● **Reading text**
## BEGIN

KUALA LUMPUR--Malaysia is long ranked the third-most preferred global destination for shared services and outsourcing (SSO), but its efforts to move up the value chain to become a preferred knowledge process outsourcing (KPO) hub remains a challenge.
Citing IDC's Global Delivery Index study, Sudev Bangah, the research firm's Asia-Pacific senior research manager, noted that Malaysia is fairly well positioned among its counterparts in the region as one of the choice locations for global services delivery.
"Malaysia's strategic location, trade-economic ties, the easy setup of businesses via MSC Malaysia, and the expedition on the acquisition of foreign knowledge workers have aided Malaysia in gaining prominence as being a choice shared-services location in the region," Bangah told ZDNet Asia.
Woon Tai Hai, executive director of advisory and management consulting at KPMG, concurred, noting that the country's multi-lingual capability, diverse culture, cheap labor cost, and relatively safe environment free from natural disasters, also add to its foothold as the third-most preferred SSO destination.
"However, scaling to the next level such as a KPO hub will require more than the above factors," Woon said in an e-mail interview. "The attractiveness of any location from a KPO perspective is closely related to the quality and quantity of highly skilled workforce available."

## END

● **Requests**
1/ According to the article on Malaysia's outsourcing industry, where does Malaysia rank as a global destination for shared services and outsourcing?
2/ Translate this sentence from the article on Malaysia's outsourcing industry into Spanish: "The attractiveness of any location from a KPO perspective is closely related to the quality and quantity of highly skilled workforce available."

● **Data**
## BEGIN

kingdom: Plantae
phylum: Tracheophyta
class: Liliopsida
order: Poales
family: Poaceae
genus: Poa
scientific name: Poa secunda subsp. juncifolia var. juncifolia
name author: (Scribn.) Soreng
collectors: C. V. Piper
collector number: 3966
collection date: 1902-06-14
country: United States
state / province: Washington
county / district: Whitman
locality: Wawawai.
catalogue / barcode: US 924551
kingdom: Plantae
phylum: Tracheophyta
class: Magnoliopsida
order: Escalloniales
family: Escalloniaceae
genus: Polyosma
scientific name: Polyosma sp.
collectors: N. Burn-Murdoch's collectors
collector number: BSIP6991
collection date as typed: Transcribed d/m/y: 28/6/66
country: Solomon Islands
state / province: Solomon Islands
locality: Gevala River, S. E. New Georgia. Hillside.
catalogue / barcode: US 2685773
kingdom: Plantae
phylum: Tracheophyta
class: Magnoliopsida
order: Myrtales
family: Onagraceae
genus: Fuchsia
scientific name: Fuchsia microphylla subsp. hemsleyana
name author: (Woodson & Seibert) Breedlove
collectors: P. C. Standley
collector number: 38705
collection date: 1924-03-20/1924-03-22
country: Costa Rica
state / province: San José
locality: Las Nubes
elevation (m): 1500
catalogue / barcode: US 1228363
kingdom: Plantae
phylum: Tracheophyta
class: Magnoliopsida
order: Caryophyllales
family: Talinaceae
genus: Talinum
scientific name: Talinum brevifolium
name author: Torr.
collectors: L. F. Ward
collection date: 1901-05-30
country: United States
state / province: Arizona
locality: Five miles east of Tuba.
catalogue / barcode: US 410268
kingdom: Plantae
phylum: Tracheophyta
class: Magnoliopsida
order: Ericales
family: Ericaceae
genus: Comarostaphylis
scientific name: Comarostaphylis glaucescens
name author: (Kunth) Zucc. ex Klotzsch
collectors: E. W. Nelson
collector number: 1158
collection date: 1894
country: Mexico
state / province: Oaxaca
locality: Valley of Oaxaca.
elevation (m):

## END

● **Per-task outputs**
1/ It ranks as the third-most preferred destination.

2/ El atractivo de cualquier ubicación desde la perspectiva de la KPO está estrechamente relacionado con la calidad y la cantidad de mano de obra altamente cualificada disponible.